The quick look method (i.e. The Ko Ko Rules) doesn't work in shale oil reservoir.
Because every tight oil reservoir is different, there's no one-size fits all solution.
Complex lithology (like mixture of quartz, clay, dolomite, calcite) and complex geology (thin low porosity sequence that's beyond the log resolution) make the log evaluation not that straighforward.
Sometimes, the low resistivity, high radioactivity, large density neutron separation caused by dolomite and pyrite, and the high PE value (near 3) make the producible zone look like shale on logs.
The next best thing to do is to gather local log trends about you shale oil reservoir, and start from there. Get more logs, and you'll notice some trends.
1. Shale Volume
Over the known shale oil zones, GR values normally reads higher due to Uranium and not clay content.
It's worth to run spectral GR, since the Uranium content will be significant high over a shale oil reservoir.
Instead of calculating the Vshale from total GR, calculate Vshale from Thorium curve of the spectral GR log.
In case of Thorium maximum shaly baseline is not available, then estimate by adding 25 to the Thorium minimum baseline.
Some shale oil formations contain kerogen. We can ignore calculating the absorbed gas from the kerogen as only little gas will flow.
But, we need to quantify the volume of kerogen as it affects the overall porosity values.
We first calculate the volume of kerogen from the derived TOC weight fraction from density vs resistivity method or sonic vs resistivity method.
The results must then be calibrated to geochemical TOC lab data.
We can't rely much on the density-neutron crossover.
You can't really tell the fluid types in shale oil reservoirs from the separation of the density-neutron logs since the separation of density-neutron curves is affected more by the complex lithology than the fluid.
Sometimes, the density-neutron logs are on top of each other. Some other times, you'll see 'shale-like' density-neutron separation because of dolomite and pyrite contents.
Sometimes, the shale oil plays like the Bakken and Montney plays, show a laminated porosity sequence. Although the average porosity is correct, the individual laminated layers have higher porosity, but the logs could not resolve this beds.
In any case, if we have both the density-neutron logs, the best thing to do is to take the average porosity between density and neutron after shale and kerogen correction.
4. Water saturation
Resistivity values could be high or low.
Low resistivity (means higher water saturation) could be due to high bound water saturation with larger grain surface area, conductive minerals like pyrite, thin clay laminations, clay filled burrows, laminated porosity, or high formation water salinity.
On the other hand, overly high water saturation could be due to pyro-bitumen contents, fresher formation water or tighter rocks.
In any case, if the clay content is small, then use Archie's equation.
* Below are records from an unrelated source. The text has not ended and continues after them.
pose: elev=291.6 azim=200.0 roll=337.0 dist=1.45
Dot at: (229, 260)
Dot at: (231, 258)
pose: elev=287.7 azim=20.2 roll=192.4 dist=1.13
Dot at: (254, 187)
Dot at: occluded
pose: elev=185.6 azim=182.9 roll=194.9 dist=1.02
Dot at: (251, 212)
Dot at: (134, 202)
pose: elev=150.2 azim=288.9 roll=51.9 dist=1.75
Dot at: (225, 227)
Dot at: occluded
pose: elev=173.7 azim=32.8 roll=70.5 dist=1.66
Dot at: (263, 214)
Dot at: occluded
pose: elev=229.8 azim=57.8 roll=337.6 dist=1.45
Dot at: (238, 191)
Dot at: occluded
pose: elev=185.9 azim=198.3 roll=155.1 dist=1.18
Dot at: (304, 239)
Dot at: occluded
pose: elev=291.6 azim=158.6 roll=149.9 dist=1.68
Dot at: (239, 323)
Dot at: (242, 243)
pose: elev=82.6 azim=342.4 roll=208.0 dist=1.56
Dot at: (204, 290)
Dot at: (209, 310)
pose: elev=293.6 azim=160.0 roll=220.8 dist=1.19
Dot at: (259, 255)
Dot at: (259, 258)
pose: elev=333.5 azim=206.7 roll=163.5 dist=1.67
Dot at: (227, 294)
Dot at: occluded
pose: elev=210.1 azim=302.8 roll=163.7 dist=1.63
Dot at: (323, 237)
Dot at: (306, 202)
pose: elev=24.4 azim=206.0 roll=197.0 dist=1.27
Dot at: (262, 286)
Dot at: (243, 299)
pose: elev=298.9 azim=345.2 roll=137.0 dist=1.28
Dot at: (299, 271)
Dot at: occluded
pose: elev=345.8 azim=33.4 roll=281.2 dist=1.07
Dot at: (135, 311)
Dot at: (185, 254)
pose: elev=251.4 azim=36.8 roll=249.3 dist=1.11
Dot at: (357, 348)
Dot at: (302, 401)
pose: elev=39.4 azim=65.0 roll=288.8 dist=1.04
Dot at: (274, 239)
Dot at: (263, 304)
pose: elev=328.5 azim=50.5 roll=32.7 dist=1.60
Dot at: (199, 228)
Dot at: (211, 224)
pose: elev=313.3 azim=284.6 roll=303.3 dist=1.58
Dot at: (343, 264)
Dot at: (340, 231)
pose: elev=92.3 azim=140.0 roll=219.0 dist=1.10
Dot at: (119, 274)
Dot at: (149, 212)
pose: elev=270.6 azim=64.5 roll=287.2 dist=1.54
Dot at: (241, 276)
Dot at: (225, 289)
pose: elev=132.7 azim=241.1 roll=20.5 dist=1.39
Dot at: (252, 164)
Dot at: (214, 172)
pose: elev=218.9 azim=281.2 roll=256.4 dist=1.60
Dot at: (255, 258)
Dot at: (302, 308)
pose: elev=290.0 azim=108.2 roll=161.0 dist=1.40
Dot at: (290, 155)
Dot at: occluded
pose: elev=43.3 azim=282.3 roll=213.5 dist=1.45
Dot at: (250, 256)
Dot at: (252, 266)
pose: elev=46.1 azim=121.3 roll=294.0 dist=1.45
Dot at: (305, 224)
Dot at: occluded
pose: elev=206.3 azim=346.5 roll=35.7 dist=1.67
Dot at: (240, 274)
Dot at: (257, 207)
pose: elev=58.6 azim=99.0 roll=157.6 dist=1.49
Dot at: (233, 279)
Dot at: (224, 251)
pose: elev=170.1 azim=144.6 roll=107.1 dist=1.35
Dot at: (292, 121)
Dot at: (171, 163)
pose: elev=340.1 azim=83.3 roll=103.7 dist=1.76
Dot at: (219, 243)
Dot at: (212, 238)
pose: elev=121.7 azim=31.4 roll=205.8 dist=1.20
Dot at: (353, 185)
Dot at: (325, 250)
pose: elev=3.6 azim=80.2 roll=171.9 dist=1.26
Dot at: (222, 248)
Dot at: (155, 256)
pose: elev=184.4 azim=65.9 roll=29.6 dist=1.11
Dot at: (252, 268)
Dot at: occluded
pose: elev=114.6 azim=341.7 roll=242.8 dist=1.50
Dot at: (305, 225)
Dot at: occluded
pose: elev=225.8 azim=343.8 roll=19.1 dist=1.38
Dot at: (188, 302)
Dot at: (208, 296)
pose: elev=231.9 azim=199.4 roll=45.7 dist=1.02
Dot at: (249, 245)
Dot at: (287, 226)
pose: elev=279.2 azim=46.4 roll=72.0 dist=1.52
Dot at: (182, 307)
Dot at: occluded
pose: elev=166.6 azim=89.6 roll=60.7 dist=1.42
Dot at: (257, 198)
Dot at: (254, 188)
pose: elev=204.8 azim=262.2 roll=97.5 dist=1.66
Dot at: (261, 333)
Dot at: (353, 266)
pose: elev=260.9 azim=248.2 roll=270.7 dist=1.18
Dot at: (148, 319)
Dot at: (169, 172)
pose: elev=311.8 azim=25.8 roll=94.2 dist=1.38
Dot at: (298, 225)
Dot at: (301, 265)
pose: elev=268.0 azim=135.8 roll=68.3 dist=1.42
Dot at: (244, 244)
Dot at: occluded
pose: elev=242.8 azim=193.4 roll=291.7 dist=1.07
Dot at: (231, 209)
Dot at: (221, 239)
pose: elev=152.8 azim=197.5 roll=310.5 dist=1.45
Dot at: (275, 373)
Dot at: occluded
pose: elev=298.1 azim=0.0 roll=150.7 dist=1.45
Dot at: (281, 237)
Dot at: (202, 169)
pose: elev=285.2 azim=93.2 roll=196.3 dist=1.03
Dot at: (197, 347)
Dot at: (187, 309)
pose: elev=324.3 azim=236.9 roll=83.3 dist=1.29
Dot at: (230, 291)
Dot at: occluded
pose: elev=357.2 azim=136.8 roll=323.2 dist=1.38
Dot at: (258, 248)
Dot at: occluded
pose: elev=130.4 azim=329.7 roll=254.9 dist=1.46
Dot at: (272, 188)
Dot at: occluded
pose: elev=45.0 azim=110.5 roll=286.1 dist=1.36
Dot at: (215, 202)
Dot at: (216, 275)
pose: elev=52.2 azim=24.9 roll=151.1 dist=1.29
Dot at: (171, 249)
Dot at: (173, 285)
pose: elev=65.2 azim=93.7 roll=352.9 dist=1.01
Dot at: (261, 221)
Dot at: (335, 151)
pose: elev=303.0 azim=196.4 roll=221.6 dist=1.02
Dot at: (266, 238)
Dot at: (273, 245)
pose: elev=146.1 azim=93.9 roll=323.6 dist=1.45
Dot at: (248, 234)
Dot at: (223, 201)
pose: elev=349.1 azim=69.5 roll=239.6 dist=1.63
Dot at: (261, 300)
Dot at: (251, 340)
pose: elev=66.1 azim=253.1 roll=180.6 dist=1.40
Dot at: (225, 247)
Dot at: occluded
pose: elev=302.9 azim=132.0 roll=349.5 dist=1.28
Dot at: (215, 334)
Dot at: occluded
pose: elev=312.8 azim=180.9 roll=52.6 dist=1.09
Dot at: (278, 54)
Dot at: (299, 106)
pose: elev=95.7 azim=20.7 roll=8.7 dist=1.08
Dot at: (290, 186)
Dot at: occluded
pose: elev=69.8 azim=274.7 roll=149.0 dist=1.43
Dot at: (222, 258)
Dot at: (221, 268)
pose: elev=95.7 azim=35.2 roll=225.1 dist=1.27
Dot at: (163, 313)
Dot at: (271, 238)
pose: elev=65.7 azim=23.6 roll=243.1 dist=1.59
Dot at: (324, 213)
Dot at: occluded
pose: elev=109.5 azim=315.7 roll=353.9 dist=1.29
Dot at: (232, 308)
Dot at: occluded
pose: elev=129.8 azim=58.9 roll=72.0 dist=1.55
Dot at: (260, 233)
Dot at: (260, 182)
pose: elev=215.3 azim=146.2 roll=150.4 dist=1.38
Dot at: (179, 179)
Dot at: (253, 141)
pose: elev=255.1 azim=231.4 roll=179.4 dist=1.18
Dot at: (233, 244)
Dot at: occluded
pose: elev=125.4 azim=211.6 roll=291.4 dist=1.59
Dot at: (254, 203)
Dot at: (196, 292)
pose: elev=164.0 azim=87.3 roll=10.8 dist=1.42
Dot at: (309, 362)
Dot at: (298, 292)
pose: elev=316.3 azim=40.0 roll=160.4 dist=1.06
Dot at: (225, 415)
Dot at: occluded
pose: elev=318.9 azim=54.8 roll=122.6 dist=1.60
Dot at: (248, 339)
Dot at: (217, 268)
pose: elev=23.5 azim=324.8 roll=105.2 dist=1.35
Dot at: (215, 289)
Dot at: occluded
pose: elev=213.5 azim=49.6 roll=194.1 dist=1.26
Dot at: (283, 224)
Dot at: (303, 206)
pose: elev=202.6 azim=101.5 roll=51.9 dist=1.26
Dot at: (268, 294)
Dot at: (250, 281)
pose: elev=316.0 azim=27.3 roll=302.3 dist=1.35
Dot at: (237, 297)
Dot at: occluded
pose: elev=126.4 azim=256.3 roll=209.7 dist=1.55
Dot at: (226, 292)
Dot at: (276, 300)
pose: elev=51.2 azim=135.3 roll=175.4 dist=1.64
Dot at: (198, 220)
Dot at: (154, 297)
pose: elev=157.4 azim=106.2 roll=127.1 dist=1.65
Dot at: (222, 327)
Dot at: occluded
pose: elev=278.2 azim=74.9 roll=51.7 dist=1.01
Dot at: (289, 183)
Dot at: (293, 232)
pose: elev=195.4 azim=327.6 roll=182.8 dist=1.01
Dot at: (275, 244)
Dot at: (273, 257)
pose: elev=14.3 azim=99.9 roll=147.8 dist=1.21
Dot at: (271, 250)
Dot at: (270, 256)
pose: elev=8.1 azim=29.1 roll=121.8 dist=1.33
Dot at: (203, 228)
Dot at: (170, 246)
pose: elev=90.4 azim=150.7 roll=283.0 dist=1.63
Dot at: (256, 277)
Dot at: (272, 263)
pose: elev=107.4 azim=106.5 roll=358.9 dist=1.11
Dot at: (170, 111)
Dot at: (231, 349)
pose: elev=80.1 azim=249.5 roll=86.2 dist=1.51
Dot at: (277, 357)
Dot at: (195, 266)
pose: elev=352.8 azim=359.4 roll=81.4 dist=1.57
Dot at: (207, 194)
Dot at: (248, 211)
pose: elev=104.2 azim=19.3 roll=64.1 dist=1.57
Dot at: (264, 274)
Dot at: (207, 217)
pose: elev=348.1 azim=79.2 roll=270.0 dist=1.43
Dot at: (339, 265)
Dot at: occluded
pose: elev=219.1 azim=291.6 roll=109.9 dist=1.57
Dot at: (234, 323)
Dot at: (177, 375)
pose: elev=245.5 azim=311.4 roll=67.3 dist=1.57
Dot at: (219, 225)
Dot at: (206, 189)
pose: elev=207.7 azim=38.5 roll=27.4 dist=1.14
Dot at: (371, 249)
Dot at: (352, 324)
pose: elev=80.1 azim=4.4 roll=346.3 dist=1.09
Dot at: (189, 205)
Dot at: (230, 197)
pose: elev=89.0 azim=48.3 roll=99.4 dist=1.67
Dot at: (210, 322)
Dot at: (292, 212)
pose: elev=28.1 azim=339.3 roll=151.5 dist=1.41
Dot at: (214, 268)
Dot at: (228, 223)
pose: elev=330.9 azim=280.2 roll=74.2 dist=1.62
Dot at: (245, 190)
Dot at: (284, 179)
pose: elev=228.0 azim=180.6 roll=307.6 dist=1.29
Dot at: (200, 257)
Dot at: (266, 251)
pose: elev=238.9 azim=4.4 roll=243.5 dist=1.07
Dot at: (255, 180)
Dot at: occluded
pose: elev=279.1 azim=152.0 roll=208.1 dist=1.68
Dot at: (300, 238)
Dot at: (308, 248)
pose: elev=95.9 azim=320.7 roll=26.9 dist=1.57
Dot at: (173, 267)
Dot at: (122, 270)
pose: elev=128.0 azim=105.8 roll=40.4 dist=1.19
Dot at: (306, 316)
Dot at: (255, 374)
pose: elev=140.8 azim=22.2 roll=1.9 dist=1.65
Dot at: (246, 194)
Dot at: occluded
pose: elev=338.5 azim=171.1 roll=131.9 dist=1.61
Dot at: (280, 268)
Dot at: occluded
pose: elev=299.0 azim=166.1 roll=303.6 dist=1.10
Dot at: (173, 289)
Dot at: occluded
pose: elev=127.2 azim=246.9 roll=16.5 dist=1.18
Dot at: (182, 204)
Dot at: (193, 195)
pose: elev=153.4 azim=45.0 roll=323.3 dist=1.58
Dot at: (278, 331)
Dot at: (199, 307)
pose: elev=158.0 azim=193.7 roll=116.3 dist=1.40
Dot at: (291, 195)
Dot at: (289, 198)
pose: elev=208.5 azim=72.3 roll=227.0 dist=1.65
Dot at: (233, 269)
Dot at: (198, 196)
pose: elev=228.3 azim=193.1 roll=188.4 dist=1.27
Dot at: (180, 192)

Waxman-Smith can also be used.
It's worth to get real electrical properties from core lab to further refine the values.
Core poro-perm might not work.
Many shale oil reservoirs are made of siltstone with little clay contents. However, the lithology varies so much from near pure quartz to dolomite to calcite, and anything in between.
Running a geochemical log like ECS or FLEX will actually tell us the rock mineral components that make up 'shale' oil/gas. Thin section and XRD could help too.
To resolve the lithology, use multi mineral solver.
7. Pyrite correction
Some shale oil reservoirs contains significant pyrite. Pyrite lowers the resistivity value and has to be corrected.
To calculate the corrected resistivity, you subtract the product of volume of pyrite and effective pyrite resistivity from your resistivity log.
To do this you need to know the volume of pyrite (derived from your mineral model and calibrated to XRD/thin section) and effective pyrite resistity (which is often assumed between 0.1 to 1.0 ohm-m).
This are super generalized steps to evaluate your well logs for shale oil zones.